Action item> Could you give the number of lines in the entries below that contain the word "toxicity"? Only the number is wanted.

Data for this task Start Marker

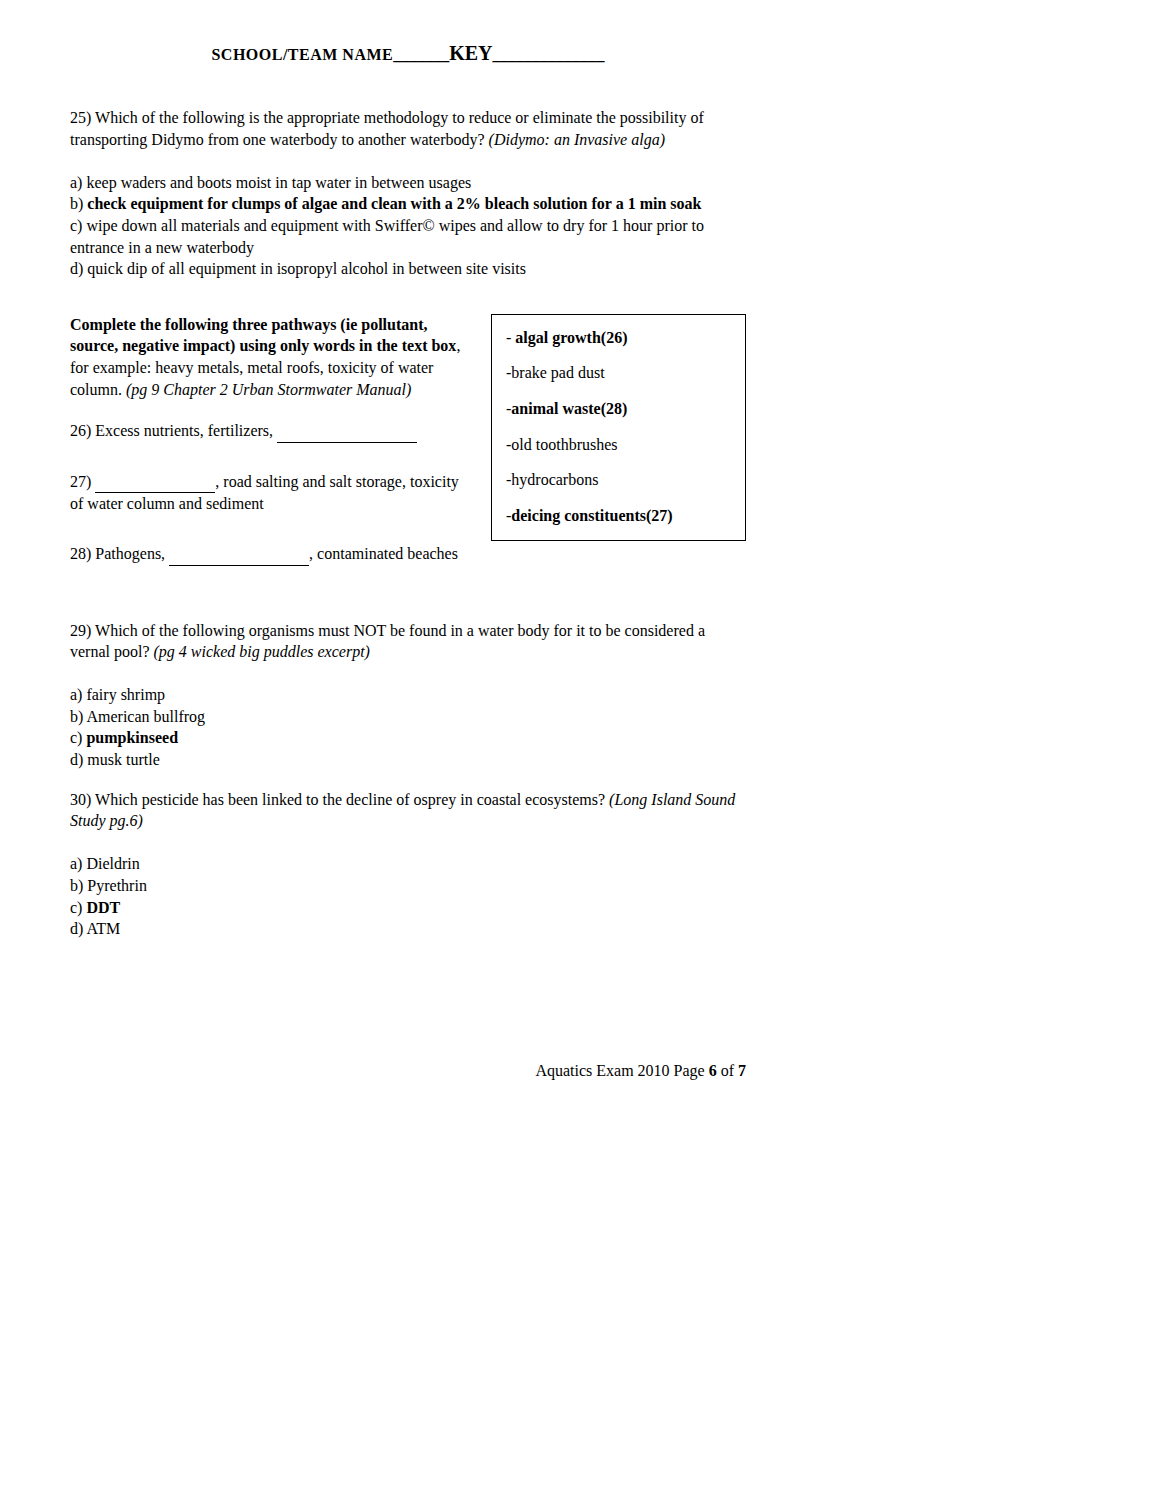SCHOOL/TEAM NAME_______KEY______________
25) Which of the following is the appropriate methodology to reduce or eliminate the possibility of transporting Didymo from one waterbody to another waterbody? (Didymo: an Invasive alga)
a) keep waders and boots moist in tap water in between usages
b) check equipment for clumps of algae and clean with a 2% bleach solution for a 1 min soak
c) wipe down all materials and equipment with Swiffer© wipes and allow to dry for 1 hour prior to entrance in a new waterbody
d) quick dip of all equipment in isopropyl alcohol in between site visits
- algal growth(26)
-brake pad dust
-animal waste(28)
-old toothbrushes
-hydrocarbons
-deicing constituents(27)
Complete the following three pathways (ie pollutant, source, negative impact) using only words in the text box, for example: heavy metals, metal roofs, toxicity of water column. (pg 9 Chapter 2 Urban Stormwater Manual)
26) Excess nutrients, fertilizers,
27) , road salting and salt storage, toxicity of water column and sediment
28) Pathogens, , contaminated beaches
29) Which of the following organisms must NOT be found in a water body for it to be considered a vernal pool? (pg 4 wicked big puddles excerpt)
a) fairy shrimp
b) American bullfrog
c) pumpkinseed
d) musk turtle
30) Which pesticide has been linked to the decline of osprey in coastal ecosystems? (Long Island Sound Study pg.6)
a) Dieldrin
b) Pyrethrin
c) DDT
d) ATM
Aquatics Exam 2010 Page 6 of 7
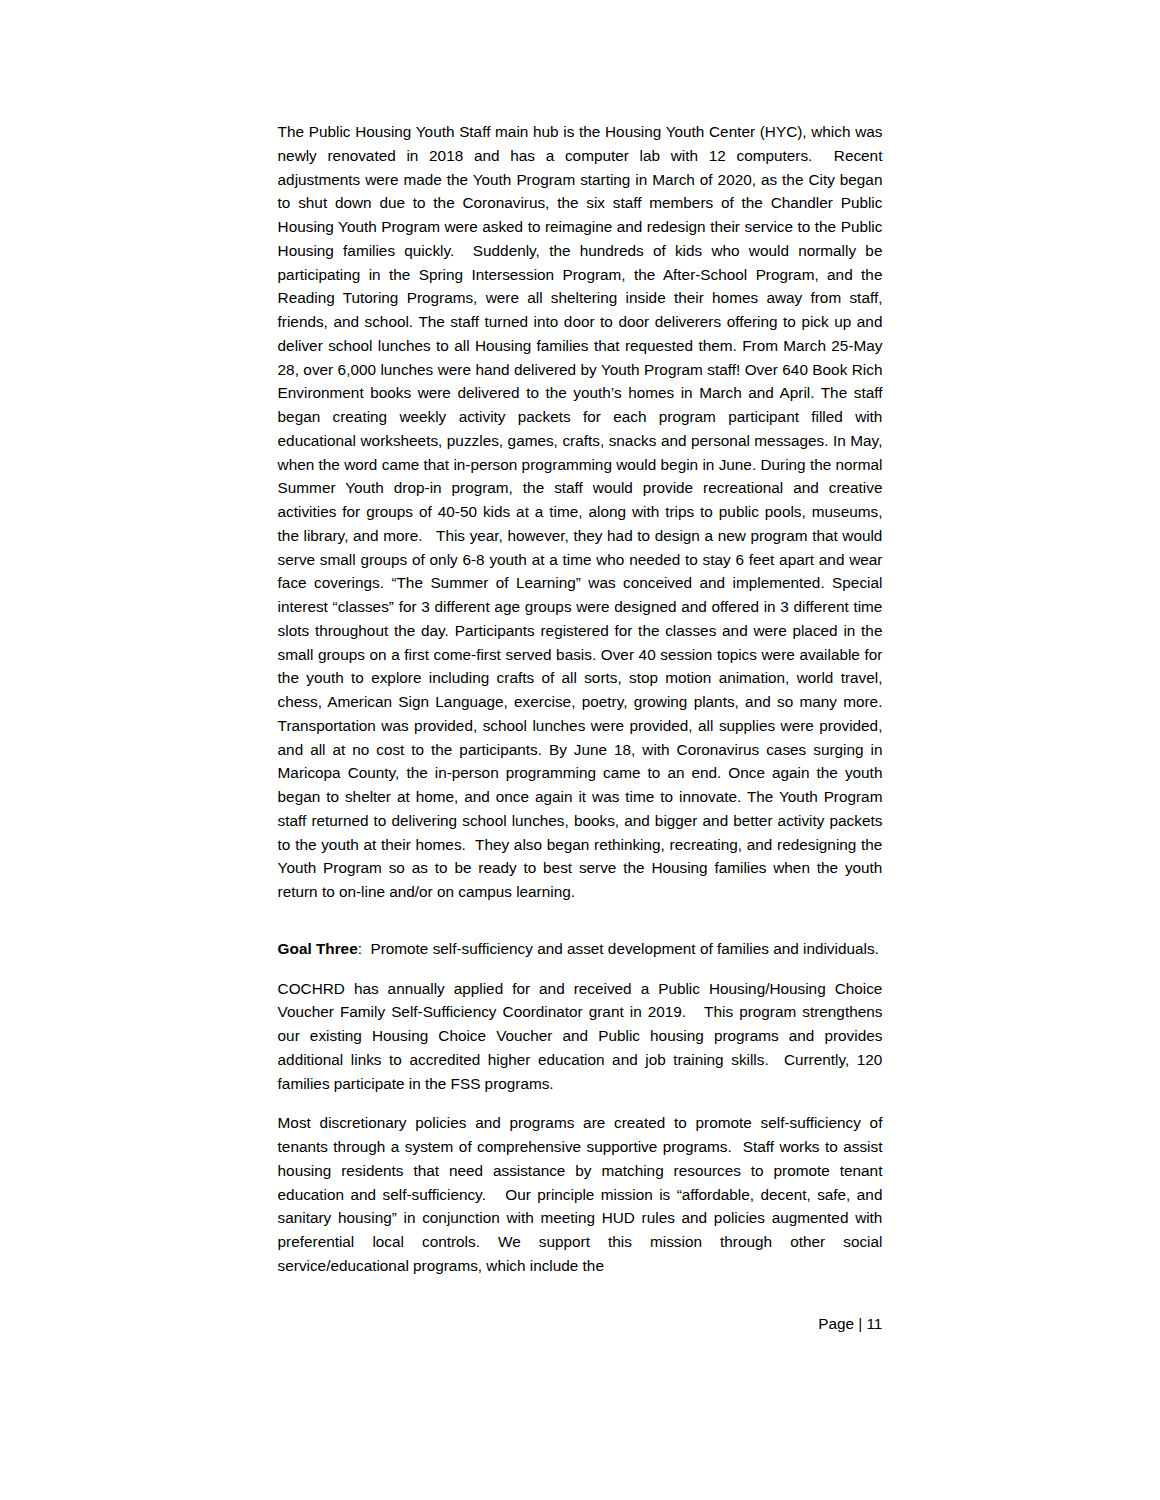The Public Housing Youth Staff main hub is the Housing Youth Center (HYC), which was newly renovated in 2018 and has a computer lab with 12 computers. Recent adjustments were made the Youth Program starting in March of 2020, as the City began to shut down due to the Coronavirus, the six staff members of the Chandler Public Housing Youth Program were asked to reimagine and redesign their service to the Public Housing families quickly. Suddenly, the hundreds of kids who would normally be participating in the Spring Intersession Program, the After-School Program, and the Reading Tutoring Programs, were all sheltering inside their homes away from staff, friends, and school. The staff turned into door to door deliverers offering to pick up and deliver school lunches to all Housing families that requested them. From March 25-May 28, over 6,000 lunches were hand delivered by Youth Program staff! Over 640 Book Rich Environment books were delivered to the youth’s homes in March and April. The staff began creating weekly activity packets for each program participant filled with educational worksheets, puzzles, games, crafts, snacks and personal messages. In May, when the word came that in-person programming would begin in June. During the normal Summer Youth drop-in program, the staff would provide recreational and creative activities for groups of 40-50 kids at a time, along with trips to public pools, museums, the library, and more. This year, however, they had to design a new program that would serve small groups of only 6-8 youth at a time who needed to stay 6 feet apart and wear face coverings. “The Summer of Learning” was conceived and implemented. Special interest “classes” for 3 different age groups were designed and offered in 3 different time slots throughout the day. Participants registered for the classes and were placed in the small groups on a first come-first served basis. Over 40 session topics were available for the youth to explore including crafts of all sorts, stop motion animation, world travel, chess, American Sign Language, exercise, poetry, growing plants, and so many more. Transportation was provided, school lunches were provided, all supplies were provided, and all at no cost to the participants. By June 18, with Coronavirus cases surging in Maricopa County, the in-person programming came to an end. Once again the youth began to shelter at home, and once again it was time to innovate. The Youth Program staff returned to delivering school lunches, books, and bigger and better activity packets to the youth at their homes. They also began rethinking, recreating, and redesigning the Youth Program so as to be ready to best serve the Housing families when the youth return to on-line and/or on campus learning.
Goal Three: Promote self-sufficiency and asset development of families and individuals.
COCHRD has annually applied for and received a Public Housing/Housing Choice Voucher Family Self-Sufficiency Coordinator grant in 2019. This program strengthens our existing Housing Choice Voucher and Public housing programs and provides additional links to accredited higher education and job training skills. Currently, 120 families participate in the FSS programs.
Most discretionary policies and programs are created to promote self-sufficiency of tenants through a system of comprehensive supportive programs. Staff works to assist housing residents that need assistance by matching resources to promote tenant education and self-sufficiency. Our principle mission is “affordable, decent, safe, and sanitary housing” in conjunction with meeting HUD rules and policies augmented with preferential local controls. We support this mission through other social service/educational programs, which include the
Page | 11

Data for this task End Marker

Result of this task> 2